13.23)? O eunuco etíope é “o mordomo da Casa Branca”. A revelia de sua máscara
branca, sua pele é preta. A estes, precarizados na sua condição subalterna,
“assexuados” num mundo sexuado, Deus nega a invisibilidade, com eles se
preocupa, e lembra em promessas (Is 56.4, 5). Nada disso foi problematizado na
hermenêutica hegemônica. E nossos seminários mantém a cartilha.
E segue o nosso povo
tateando a bíblia como um livro em que todas as histórias orientam na direção
de como crentes devem ser no mundo, na igreja e com Deus, sem nenhum
atravessamento histórico, sem diálogo com nossos dramas estruturais. Talvez
isso tenha influenciado o questionamento que James Cone diz ter feito a si
mesmo:
“Qual a conexão entre vida e
teologia? A resposta não pode ser a mesma para brancos e negros, porque brancos
e negros não participam da mesma vida. A vida de um escravo negro e a vida de
um senhor de escravos eram radicalmente diferentes”.
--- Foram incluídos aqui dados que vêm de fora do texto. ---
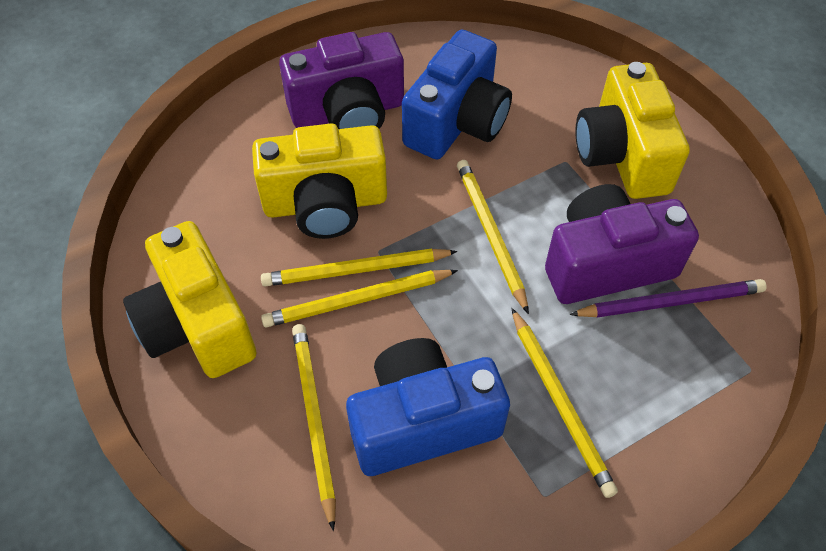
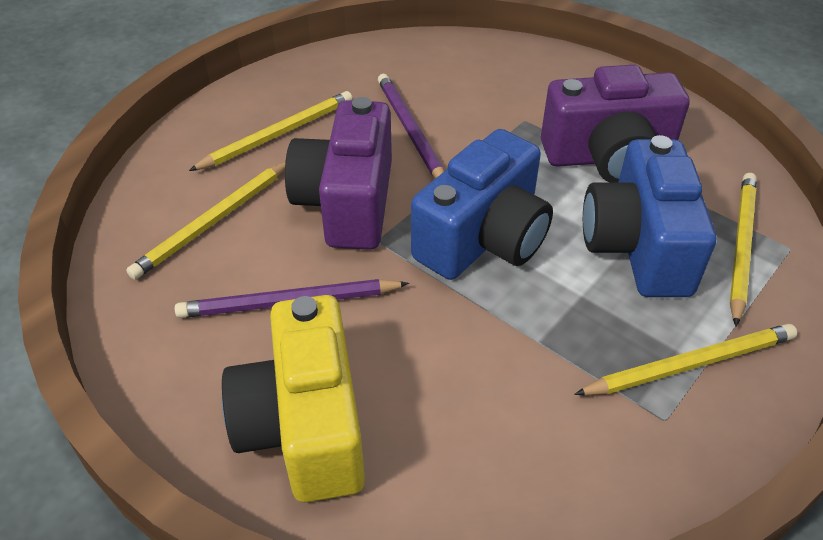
purple pencil: 1 -> 2
yellow camera: 3 -> 1
yellow pencil: 5 -> 4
É verdade. Tudo isso faz da
bíblia um livro muito mais de histórias “negras”. Ela contém a trajetória de um
povo sofrido, hostilizado, que é liberto da condição de escravo. Um povo que
perde tudo, que é vilipendiado e transita entre o cativeiro e a adaptação num
mundo que vai trocando de império dominante.
O Deus encarnado subverte a
expectativa do poder e entra no mundo pela “porta dos fundos”. Ninguém acredita
num Deus que vem pobre, de cidade periférica, de um pai carpinteiro, num
contexto de vulnerabilidade e em que o contexto social é dominado pelo embate
político religioso. Há fundamentalistas, legalistas, radicais subversivos,
políticos profissionais, territórios ocupados política e militarmente; seus
seguidores são pobres, sem crédito, sem influências, subempregados,
desempregados e alguns mais estáveis; precisa “subverter” a Lei para tensionar
a sua ressignificação (o que era o seu verdadeiro sentido), tornando-a
acessível aos que por ela só eram sobrecarregados, controlados, escravizados e
punidos; que morre e sofre, não uma morte simples, mas de pária, mais vil, injustamente
surrado, torturado, requintes de crueldade; contudo ele vence, e todos estes
venceram nele. Por isso, a história bíblica é negra, é mulher, é indígena, é
africana, é latina. Mas, não obstante, a hermenêutica ainda é europeia. É
branca. Ao menos um mês no ano, leiamos esta história diferente.